Saturday night President Obama charmingly delivered a rather bleak message to the gay community on the eve of its latest march on Washington. In a speech to the world's largest gay political group, the Human Rights Campaign, Obama essentially said two things: I'm with you. But I can't do much for you.
He said the first part with remarkable comfort for a straight man, the kind of effortless understanding that gay people don't always get at home, school or work, and certainly not from most politicians. "Tonight, somewhere in America, a young person let's say a young man will struggle to fall to sleep, wrestling alone with a secret he has held as long as he can remember," the President said. I'm sure he didn't write those words, but in that one sentence, he accurately and movingly defined the painful confusion that begins most gay lives. He went on: "Soon, perhaps, he will decide it's time to let that secret out. What happens next depends on him, his family, as well as his friends, his teachers and his community. But it also depends on us on the kind of society we engender." The audience of some 2,000 mostly major gay donors and activists, many of whom have been disappointed with Obama's slow movement on gay issues stood and cheered.
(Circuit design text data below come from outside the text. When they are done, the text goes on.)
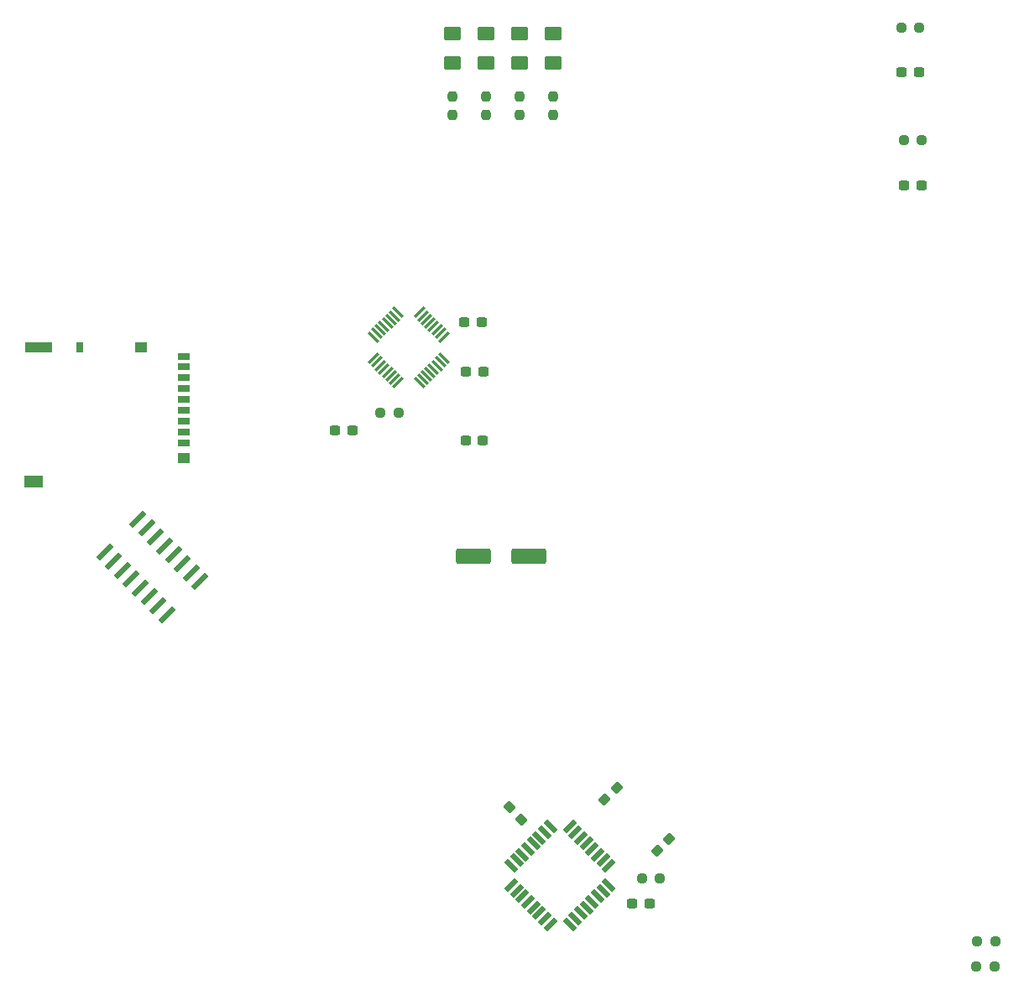
<source format=gbr>
%TF.GenerationSoftware,KiCad,Pcbnew,7.0.2*%
%TF.CreationDate,2023-05-08T01:03:53-07:00*%
%TF.ProjectId,expansionboardA,65787061-6e73-4696-9f6e-626f61726441,3*%
%TF.SameCoordinates,Original*%
%TF.FileFunction,Paste,Top*%
%TF.FilePolarity,Positive*%
%FSLAX46Y46*%
G04 Gerber Fmt 4.6, Leading zero omitted, Abs format (unit mm)*
G04 Created by KiCad (PCBNEW 7.0.2) date 2023-05-08 01:03:53*
%MOMM*%
%LPD*%
G01*
G04 APERTURE LIST*
G04 Aperture macros list*
%AMRoundRect*
0 Rectangle with rounded corners*
0 $1 Rounding radius*
0 $2 $3 $4 $5 $6 $7 $8 $9 X,Y pos of 4 corners*
0 Add a 4 corners polygon primitive as box body*
4,1,4,$2,$3,$4,$5,$6,$7,$8,$9,$2,$3,0*
0 Add four circle primitives for the rounded corners*
1,1,$1+$1,$2,$3*
1,1,$1+$1,$4,$5*
1,1,$1+$1,$6,$7*
1,1,$1+$1,$8,$9*
0 Add four rect primitives between the rounded corners*
20,1,$1+$1,$2,$3,$4,$5,0*
20,1,$1+$1,$4,$5,$6,$7,0*
20,1,$1+$1,$6,$7,$8,$9,0*
20,1,$1+$1,$8,$9,$2,$3,0*%
%AMRotRect*
0 Rectangle, with rotation*
0 The origin of the aperture is its center*
0 $1 length*
0 $2 width*
0 $3 Rotation angle, in degrees counterclockwise*
0 Add horizontal line*
21,1,$1,$2,0,0,$3*%
G04 Aperture macros list end*
%ADD10RotRect,0.270000X1.355601X315.000000*%
%ADD11RotRect,0.270000X1.355601X225.000000*%
%ADD12RoundRect,0.237500X0.300000X0.237500X-0.300000X0.237500X-0.300000X-0.237500X0.300000X-0.237500X0*%
%ADD13RoundRect,0.237500X0.250000X0.237500X-0.250000X0.237500X-0.250000X-0.237500X0.250000X-0.237500X0*%
%ADD14RoundRect,0.237500X-0.380070X0.044194X0.044194X-0.380070X0.380070X-0.044194X-0.044194X0.380070X0*%
%ADD15RoundRect,0.237500X0.044194X0.380070X-0.380070X-0.044194X-0.044194X-0.380070X0.380070X0.044194X0*%
%ADD16RoundRect,0.237500X-0.250000X-0.237500X0.250000X-0.237500X0.250000X0.237500X-0.250000X0.237500X0*%
%ADD17RoundRect,0.250000X-1.500000X-0.550000X1.500000X-0.550000X1.500000X0.550000X-1.500000X0.550000X0*%
%ADD18RoundRect,0.237500X0.237500X-0.250000X0.237500X0.250000X-0.237500X0.250000X-0.237500X-0.250000X0*%
%ADD19RoundRect,0.250001X-0.624999X0.462499X-0.624999X-0.462499X0.624999X-0.462499X0.624999X0.462499X0*%
%ADD20R,1.200000X0.700000*%
%ADD21R,1.200000X1.000000*%
%ADD22R,2.800000X1.000000*%
%ADD23R,1.900000X1.300000*%
%ADD24R,0.800000X1.000000*%
%ADD25RoundRect,0.237500X-0.300000X-0.237500X0.300000X-0.237500X0.300000X0.237500X-0.300000X0.237500X0*%
%ADD26RoundRect,0.038500X-0.666802X0.332340X0.332340X-0.666802X0.666802X-0.332340X-0.332340X0.666802X0*%
%ADD27RoundRect,0.038500X-0.332340X-0.666802X0.666802X0.332340X0.332340X0.666802X-0.666802X-0.332340X0*%
%ADD28RotRect,1.981200X0.558800X45.000000*%
G04 APERTURE END LIST*
D10*
%TO.C,U7*%
X65746272Y-52030272D03*
X65392720Y-51676719D03*
X65039167Y-51323166D03*
X64685613Y-50969612D03*
X64332060Y-50616059D03*
X63978506Y-50262505D03*
X63624953Y-49908952D03*
X63271400Y-49555400D03*
D11*
X61110762Y-49555400D03*
X60757209Y-49908952D03*
X60403656Y-50262505D03*
X60050102Y-50616059D03*
X59696549Y-50969612D03*
X59342995Y-51323166D03*
X58989442Y-51676719D03*
X58635890Y-52030272D03*
D10*
X58635890Y-54190910D03*
X58989442Y-54544463D03*
X59342995Y-54898016D03*
X59696549Y-55251570D03*
X60050102Y-55605123D03*
X60403656Y-55958677D03*
X60757209Y-56312230D03*
X61110762Y-56665782D03*
D11*
X63271400Y-56665782D03*
X63624953Y-56312230D03*
X63978506Y-55958677D03*
X64332060Y-55605123D03*
X64685613Y-55251570D03*
X65039167Y-54898016D03*
X65392720Y-54544463D03*
X65746272Y-54190910D03*
%TD*%
D12*
%TO.C,C15*%
X69671100Y-62484000D03*
X67946100Y-62484000D03*
%TD*%
D13*
%TO.C,R10*%
X121359300Y-113030000D03*
X119534300Y-113030000D03*
%TD*%
D14*
%TO.C,C2*%
X72338920Y-99503422D03*
X73558680Y-100723182D03*
%TD*%
D12*
%TO.C,C16*%
X69721900Y-55524400D03*
X67996900Y-55524400D03*
%TD*%
D15*
%TO.C,C4*%
X83159880Y-97488884D03*
X81940120Y-98708644D03*
%TD*%
D16*
%TO.C,R18*%
X59336300Y-59690000D03*
X61161300Y-59690000D03*
%TD*%
D17*
%TO.C,C12*%
X68701000Y-74123200D03*
X74301000Y-74123200D03*
%TD*%
D12*
%TO.C,C9*%
X113893600Y-36703000D03*
X112168600Y-36703000D03*
%TD*%
D13*
%TO.C,R2*%
X87526500Y-106680000D03*
X85701500Y-106680000D03*
%TD*%
D18*
%TO.C,R6*%
X66576100Y-29625700D03*
X66576100Y-27800700D03*
%TD*%
D13*
%TO.C,R9*%
X121296300Y-115570000D03*
X119471300Y-115570000D03*
%TD*%
D19*
%TO.C,D4*%
X69965200Y-21412200D03*
X69965200Y-24387200D03*
%TD*%
D20*
%TO.C,CRD1*%
X39479000Y-62686000D03*
X39479000Y-61586000D03*
X39479000Y-60486000D03*
X39479000Y-59386000D03*
X39479000Y-58286000D03*
X39479000Y-57186000D03*
X39479000Y-56086000D03*
X39479000Y-54986000D03*
D21*
X35179000Y-53086000D03*
D22*
X24829000Y-53086000D03*
D23*
X24379000Y-66586000D03*
D21*
X39479000Y-64236000D03*
D24*
X28979000Y-53086000D03*
D20*
X39479000Y-54036000D03*
%TD*%
D18*
%TO.C,R4*%
X73357900Y-29625700D03*
X73357900Y-27800700D03*
%TD*%
D19*
%TO.C,D5*%
X66575200Y-21412200D03*
X66575200Y-24387200D03*
%TD*%
D18*
%TO.C,R3*%
X76748800Y-29625700D03*
X76748800Y-27800700D03*
%TD*%
%TO.C,R5*%
X69967000Y-29625700D03*
X69967000Y-27800700D03*
%TD*%
D19*
%TO.C,D2*%
X76745200Y-21412200D03*
X76745200Y-24387200D03*
%TD*%
D25*
%TO.C,C8*%
X111938100Y-25273000D03*
X113663100Y-25273000D03*
%TD*%
D15*
%TO.C,C3*%
X88454051Y-102670764D03*
X87234291Y-103890524D03*
%TD*%
D16*
%TO.C,R7*%
X111888900Y-20853400D03*
X113713900Y-20853400D03*
%TD*%
D12*
%TO.C,C18*%
X69545200Y-50571400D03*
X67820200Y-50571400D03*
%TD*%
%TO.C,C1*%
X86460500Y-109220000D03*
X84735500Y-109220000D03*
%TD*%
D26*
%TO.C,U1*%
X76490842Y-101452617D03*
X75925156Y-102018302D03*
X75359471Y-102583988D03*
X74793785Y-103149673D03*
X74228100Y-103715358D03*
X73662415Y-104281044D03*
X73096729Y-104846729D03*
X72531044Y-105412415D03*
D27*
X72531044Y-107349887D03*
X73096729Y-107915573D03*
X73662415Y-108481258D03*
X74228100Y-109046944D03*
X74793785Y-109612629D03*
X75359471Y-110178314D03*
X75925156Y-110744000D03*
X76490842Y-111309685D03*
D26*
X78428314Y-111309685D03*
X78994000Y-110744000D03*
X79559685Y-110178314D03*
X80125371Y-109612629D03*
X80691056Y-109046944D03*
X81256741Y-108481258D03*
X81822427Y-107915573D03*
X82388112Y-107349887D03*
D27*
X82388112Y-105412415D03*
X81822427Y-104846729D03*
X81256741Y-104281044D03*
X80691056Y-103715358D03*
X80125371Y-103149673D03*
X79559685Y-102583988D03*
X78994000Y-102018302D03*
X78428314Y-101452617D03*
%TD*%
D19*
%TO.C,D3*%
X73355200Y-21412200D03*
X73355200Y-24387200D03*
%TD*%
D28*
%TO.C,U5*%
X31521166Y-73762476D03*
X32419191Y-74660502D03*
X33317217Y-75558527D03*
X34215243Y-76456553D03*
X35113268Y-77354578D03*
X36011294Y-78252604D03*
X36909319Y-79150630D03*
X37807345Y-80048655D03*
X41148000Y-76708000D03*
X40249975Y-75809974D03*
X39351949Y-74911949D03*
X38453923Y-74013923D03*
X37555898Y-73115898D03*
X36657872Y-72217872D03*
X35759847Y-71319846D03*
X34861821Y-70421821D03*
%TD*%
D16*
%TO.C,R8*%
X112119400Y-32181800D03*
X113944400Y-32181800D03*
%TD*%
D25*
%TO.C,C17*%
X54763500Y-61493400D03*
X56488500Y-61493400D03*
%TD*%
M02*

</source>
As usual with this President, all the cadences were right. "It is a privilege to be here tonight to open for Lady Gaga," he ad-libbed, again a deft and knowing line for an audience probably as eager to hear her performance as his. During one clamorous ovation, Obama said, simply, "I love you back."
Obama patted himself on the back for his party's passage earlier in the week of a a hate-crimes bill that, for the first time, includes gay and transgender people. And he used the opportunity to tell gay critics who have expected so much of him to express what he expects of them. The hate-crimes bill, he said, had become law only because those who believed in it had thoroughly educated the public about why it was important. "Countless activists and organizers never gave up," he said. "You held vigils. You spoke out year after year, Congress after Congress."
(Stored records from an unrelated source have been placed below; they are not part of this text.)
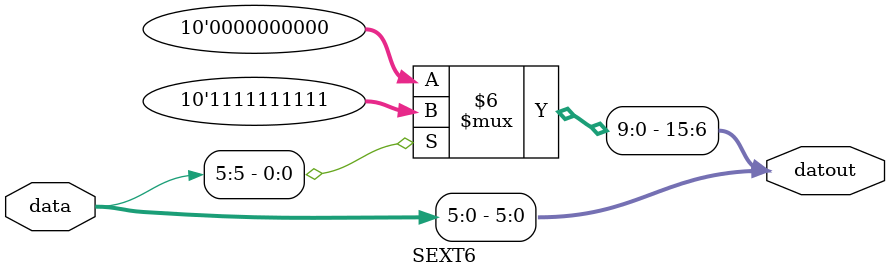
<source format=sv>
module SEXT6(
  input [5:0] data,
  output reg [15:0] datout
);
  
  always @(data) begin
    if(data[5] == 1'b1)begin
      datout = 16'b1111111111111111;
      datout[5:0] = data[5:0];     
    end else begin
      datout[5:0] = data[5:0];
      datout[15:6] = 10'b0;
   	 end
  end
endmodule
</source>
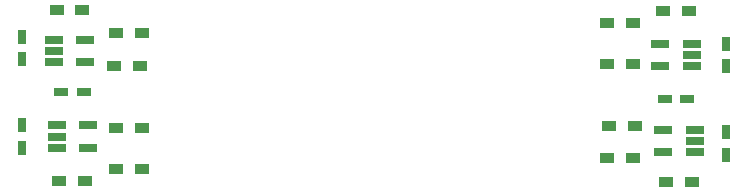
<source format=gbr>
%TF.GenerationSoftware,KiCad,Pcbnew,5.1.10*%
%TF.CreationDate,2021-10-31T19:01:46+09:00*%
%TF.ProjectId,usb_charger,7573625f-6368-4617-9267-65722e6b6963,rev?*%
%TF.SameCoordinates,Original*%
%TF.FileFunction,Paste,Top*%
%TF.FilePolarity,Positive*%
%FSLAX46Y46*%
G04 Gerber Fmt 4.6, Leading zero omitted, Abs format (unit mm)*
G04 Created by KiCad (PCBNEW 5.1.10) date 2021-10-31 19:01:46*
%MOMM*%
%LPD*%
G01*
G04 APERTURE LIST*
%ADD10R,1.560000X0.650000*%
%ADD11R,1.200000X0.900000*%
%ADD12R,1.200000X0.750000*%
%ADD13R,0.750000X1.200000*%
G04 APERTURE END LIST*
D10*
%TO.C,U2*%
X100999999Y-91049998D03*
X100999999Y-92949998D03*
X98299999Y-92949998D03*
X98299999Y-91999998D03*
X98299999Y-91049998D03*
%TD*%
D11*
%TO.C,R4*%
X105500002Y-94750000D03*
X103300002Y-94750000D03*
%TD*%
%TO.C,R2*%
X105499996Y-83249999D03*
X103299996Y-83249999D03*
%TD*%
%TO.C,R3*%
X100750000Y-95750001D03*
X98550000Y-95750001D03*
%TD*%
%TO.C,D2*%
X105500001Y-91249998D03*
X103300001Y-91249998D03*
%TD*%
D10*
%TO.C,U1*%
X98050000Y-83800000D03*
X98050000Y-84750000D03*
X98050000Y-85700000D03*
X100750000Y-85700000D03*
X100750000Y-83800000D03*
%TD*%
D11*
%TO.C,R1*%
X100499999Y-81250002D03*
X98299999Y-81250002D03*
%TD*%
D12*
%TO.C,C1*%
X100599999Y-88249999D03*
X98699999Y-88249999D03*
%TD*%
D13*
%TO.C,C2*%
X95399999Y-83550005D03*
X95399999Y-85450005D03*
%TD*%
%TO.C,C3*%
X95400002Y-92950004D03*
X95400002Y-91050004D03*
%TD*%
D11*
%TO.C,D1*%
X105350000Y-86000000D03*
X103150000Y-86000000D03*
%TD*%
D12*
%TO.C,C1*%
X151700000Y-88850000D03*
X149800000Y-88850000D03*
%TD*%
D13*
%TO.C,C2*%
X155000000Y-91650000D03*
X155000000Y-93550000D03*
%TD*%
%TO.C,C3*%
X155000000Y-86050000D03*
X155000000Y-84150000D03*
%TD*%
D11*
%TO.C,D1*%
X147250000Y-91100000D03*
X145050000Y-91100000D03*
%TD*%
%TO.C,D2*%
X147100000Y-85850000D03*
X144900000Y-85850000D03*
%TD*%
%TO.C,R1*%
X152100000Y-95850000D03*
X149900000Y-95850000D03*
%TD*%
%TO.C,R2*%
X147100000Y-93850000D03*
X144900000Y-93850000D03*
%TD*%
%TO.C,R3*%
X151850000Y-81350000D03*
X149650000Y-81350000D03*
%TD*%
%TO.C,R4*%
X147100000Y-82350000D03*
X144900000Y-82350000D03*
%TD*%
D10*
%TO.C,U1*%
X149650000Y-93300000D03*
X149650000Y-91400000D03*
X152350000Y-91400000D03*
X152350000Y-92350000D03*
X152350000Y-93300000D03*
%TD*%
%TO.C,U2*%
X152100000Y-86050000D03*
X152100000Y-85100000D03*
X152100000Y-84150000D03*
X149400000Y-84150000D03*
X149400000Y-86050000D03*
%TD*%
M02*

</source>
Obama is right, in a civics-class sort of way, because social change can't occur if it's forced from the top down. But that's also a convenient argument for him, since it defers responsibility from his office.
Obama did pledge as he has before to end the Pentagon's "Don't ask, don't tell" policy. But once again he said nothing specific about how he plans to do that and didn't acknowledge that he already has the statutory power to instruct the Pentagon that investigating service members' sexuality is not in the best interest of the armed forces. Also, he said that gay relationships can be "just as real and admirable" as straight relationships, but he did not say gay couples should be treated equally. Obama, after all, still opposes equal marriage rights.
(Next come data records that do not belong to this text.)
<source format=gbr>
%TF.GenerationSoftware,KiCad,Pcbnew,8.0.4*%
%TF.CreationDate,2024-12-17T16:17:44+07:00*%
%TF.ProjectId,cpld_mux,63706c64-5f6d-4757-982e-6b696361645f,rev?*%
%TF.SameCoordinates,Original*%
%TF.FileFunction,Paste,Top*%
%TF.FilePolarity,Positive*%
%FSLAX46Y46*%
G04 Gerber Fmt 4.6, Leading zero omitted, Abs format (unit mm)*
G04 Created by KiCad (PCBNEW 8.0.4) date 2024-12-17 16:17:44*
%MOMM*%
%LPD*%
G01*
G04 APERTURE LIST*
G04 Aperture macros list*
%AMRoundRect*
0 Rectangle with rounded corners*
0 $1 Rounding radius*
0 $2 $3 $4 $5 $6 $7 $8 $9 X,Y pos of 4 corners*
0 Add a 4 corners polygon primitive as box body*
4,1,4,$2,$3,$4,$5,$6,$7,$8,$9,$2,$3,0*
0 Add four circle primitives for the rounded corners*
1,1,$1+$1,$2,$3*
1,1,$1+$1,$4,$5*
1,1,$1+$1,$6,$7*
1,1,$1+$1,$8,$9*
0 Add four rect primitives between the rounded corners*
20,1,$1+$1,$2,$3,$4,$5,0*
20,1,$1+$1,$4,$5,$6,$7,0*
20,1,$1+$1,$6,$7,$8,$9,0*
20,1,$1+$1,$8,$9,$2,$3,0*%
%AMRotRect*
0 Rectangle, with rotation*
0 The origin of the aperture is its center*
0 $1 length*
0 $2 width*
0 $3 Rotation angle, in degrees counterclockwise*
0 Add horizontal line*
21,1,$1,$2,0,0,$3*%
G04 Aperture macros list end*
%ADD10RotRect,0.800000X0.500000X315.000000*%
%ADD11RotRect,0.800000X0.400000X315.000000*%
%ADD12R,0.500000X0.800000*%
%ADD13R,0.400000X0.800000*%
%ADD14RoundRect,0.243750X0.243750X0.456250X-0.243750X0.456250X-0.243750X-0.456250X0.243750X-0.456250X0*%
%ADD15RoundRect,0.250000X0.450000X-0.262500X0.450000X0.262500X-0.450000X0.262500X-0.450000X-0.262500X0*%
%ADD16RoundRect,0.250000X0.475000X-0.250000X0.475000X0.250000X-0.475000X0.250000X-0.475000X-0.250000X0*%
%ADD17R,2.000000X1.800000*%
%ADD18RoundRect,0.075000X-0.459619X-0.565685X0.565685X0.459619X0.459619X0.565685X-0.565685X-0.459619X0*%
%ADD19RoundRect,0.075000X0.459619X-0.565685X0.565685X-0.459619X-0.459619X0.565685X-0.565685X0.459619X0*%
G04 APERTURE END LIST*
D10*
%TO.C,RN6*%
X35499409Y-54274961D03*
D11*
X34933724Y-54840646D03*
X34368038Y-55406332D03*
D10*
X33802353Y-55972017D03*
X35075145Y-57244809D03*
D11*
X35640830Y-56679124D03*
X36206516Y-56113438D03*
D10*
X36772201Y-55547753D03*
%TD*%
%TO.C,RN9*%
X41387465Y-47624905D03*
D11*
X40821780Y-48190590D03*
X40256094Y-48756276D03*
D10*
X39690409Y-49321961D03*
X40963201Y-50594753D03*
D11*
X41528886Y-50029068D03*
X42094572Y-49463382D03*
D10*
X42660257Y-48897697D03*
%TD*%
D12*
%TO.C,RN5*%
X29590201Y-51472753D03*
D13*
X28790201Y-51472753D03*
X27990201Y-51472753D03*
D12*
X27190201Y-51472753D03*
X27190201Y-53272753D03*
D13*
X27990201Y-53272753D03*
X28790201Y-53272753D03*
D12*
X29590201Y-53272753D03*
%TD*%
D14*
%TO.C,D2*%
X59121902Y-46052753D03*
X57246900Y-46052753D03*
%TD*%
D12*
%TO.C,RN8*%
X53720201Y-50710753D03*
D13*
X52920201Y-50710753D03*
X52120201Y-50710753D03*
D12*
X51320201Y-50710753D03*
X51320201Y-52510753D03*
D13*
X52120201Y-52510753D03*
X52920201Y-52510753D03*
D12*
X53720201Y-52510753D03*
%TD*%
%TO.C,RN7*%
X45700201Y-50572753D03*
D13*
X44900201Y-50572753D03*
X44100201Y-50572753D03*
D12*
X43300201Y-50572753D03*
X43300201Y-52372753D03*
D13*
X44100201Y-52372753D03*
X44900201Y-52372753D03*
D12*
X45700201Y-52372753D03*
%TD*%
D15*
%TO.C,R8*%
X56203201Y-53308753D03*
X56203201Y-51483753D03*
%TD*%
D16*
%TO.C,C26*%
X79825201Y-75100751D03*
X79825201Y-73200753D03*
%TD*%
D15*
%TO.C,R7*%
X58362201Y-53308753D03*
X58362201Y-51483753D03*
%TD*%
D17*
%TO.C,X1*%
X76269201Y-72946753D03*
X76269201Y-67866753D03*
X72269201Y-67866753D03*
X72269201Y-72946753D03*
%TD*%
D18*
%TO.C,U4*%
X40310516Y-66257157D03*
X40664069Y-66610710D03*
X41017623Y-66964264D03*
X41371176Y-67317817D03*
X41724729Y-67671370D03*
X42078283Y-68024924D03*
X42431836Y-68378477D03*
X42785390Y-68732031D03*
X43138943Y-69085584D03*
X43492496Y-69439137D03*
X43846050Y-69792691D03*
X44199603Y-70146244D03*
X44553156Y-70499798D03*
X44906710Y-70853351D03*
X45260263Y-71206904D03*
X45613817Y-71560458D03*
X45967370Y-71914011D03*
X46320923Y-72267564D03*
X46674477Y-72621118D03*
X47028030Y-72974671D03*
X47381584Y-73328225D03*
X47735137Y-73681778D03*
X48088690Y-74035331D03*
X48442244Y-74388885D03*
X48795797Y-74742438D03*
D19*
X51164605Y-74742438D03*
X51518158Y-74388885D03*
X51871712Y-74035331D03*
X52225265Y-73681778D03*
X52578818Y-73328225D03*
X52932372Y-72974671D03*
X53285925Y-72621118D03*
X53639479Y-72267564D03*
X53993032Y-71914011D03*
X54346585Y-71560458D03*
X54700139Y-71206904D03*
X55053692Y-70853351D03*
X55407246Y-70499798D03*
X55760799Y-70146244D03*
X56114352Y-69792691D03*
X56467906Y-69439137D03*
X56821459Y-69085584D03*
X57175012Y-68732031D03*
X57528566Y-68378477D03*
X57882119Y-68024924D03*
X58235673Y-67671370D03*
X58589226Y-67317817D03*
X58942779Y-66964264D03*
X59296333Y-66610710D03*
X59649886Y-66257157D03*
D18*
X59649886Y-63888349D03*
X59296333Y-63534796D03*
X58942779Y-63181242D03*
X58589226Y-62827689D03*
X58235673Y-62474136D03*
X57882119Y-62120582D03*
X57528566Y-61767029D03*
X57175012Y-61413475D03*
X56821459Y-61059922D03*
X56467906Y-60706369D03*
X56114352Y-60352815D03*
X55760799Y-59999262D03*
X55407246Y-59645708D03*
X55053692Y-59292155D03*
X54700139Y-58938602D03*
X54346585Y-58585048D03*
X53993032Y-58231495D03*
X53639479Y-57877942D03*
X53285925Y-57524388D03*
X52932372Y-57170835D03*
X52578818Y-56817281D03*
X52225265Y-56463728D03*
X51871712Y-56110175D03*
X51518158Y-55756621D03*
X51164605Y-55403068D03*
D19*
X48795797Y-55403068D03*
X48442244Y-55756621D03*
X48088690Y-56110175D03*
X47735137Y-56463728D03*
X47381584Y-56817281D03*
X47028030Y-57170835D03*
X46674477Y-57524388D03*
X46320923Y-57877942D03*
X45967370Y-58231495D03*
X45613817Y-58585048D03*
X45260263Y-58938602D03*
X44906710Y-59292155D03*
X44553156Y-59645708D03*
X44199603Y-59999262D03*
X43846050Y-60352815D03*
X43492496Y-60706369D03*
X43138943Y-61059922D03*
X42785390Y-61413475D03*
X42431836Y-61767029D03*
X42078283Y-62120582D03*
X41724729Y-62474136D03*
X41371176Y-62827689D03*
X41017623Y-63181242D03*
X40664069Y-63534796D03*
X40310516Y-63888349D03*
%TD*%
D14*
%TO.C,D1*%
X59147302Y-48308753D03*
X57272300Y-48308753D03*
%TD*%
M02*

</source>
Outside the convention center, anger simmered as gays prepared for today's march. Roughly 300 gathered at a Washington restaurant yesterday so many that scores spilled onto the street outside to hear speakers angrily denounce a political system they said was run by corporate interests. "Obama lost me," said Zach Rosen, 28, who came to Washington from Philadelphia. "He took a lot of gay dollars and gay votes, and then it was like Clinton unkept promises."